— Your assignment —
In the text on Greek architecture, where did the Ionic Order evolve?

— Extract to read —
Throughout existence, Greek architecture has always captivated the minds and astonished the eyes of many people. Greek architecture had such a distinct and beautiful look, that each building had its own characteristics that made it memorable. The architecture the Greeks used consisted of the main “orders”: the Doric Order, the Ionic Order, and the Corinthian Order. They were called orders because that was how buildings would be created. Their architecture would be stacked in orders on top of one another. Each order consisted of three main components. First, the base was built as the solid ground that everything would stand upon. Next, came the column which was the main shaft that would stretch upwards. Finally, on top of the column would be the capital, which could have many fine designs.

The Doric Order was the first of the three orders to be defined. The main location in which this style could be found consisted of southern Italy and Sicily. The Doric style is the most sturdy of the three styles, and it consists of a relatively plain and simple look. The Doric Order actually was the only style that didn’t really have a base. The Doric Order just went straight into the columns which were built very sturdy with fluted designs. Following the column came the capital which consisted of a plain but stable look. One would assume the main purpose for the Doric Order was reliability and strength.

The second style the Greeks established was the Ionic Order. The Ionic order evolved in Ionia on the eastern shore of the Aegean Sea (hence the name). The basis for the Ionic Order were large and looked like a set of stacked rings. The Ionic columns were taller than those of the Doric Order, giving them a slender appearance. They too, had flutes which were carved into them from the top to bottom. The columns also said a special characteristic – entasis. Entasis is a little bulge in the column that makes them look straight. At eye level the columns would appear to grow narrower as they rise, so it is this bulge that compensates for the problem. Your eye sees it as being perfectly straight even though it isn’t. Ionic capitals consist of scrolls above the columns. The Ionic style is a little more decorative than that of the Doric.

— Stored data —
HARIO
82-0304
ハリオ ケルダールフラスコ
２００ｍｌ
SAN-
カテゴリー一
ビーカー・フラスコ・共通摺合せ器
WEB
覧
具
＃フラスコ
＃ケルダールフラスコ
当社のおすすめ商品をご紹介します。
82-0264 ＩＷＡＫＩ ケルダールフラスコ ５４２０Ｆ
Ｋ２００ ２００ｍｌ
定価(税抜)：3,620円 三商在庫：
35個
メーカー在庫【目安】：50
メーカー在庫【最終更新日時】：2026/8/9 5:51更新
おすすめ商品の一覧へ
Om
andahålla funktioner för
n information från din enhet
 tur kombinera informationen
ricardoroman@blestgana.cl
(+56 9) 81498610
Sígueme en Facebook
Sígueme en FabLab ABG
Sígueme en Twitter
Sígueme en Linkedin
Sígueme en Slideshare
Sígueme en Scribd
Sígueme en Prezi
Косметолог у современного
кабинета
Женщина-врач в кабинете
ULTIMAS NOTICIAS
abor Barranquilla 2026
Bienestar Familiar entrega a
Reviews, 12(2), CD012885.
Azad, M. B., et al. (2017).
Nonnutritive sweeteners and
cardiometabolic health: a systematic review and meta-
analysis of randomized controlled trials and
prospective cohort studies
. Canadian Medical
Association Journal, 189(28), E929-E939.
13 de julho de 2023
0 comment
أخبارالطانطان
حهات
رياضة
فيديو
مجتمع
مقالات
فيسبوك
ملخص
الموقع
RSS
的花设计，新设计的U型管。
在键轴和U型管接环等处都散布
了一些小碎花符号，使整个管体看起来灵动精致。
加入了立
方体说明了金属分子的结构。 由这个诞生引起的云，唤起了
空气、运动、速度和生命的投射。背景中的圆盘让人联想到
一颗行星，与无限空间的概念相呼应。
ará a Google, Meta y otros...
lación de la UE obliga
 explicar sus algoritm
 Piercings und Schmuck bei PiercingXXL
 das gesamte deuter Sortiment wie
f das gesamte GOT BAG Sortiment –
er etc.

— Output —
In Ionia, on the eastern shore of the Aegean Sea.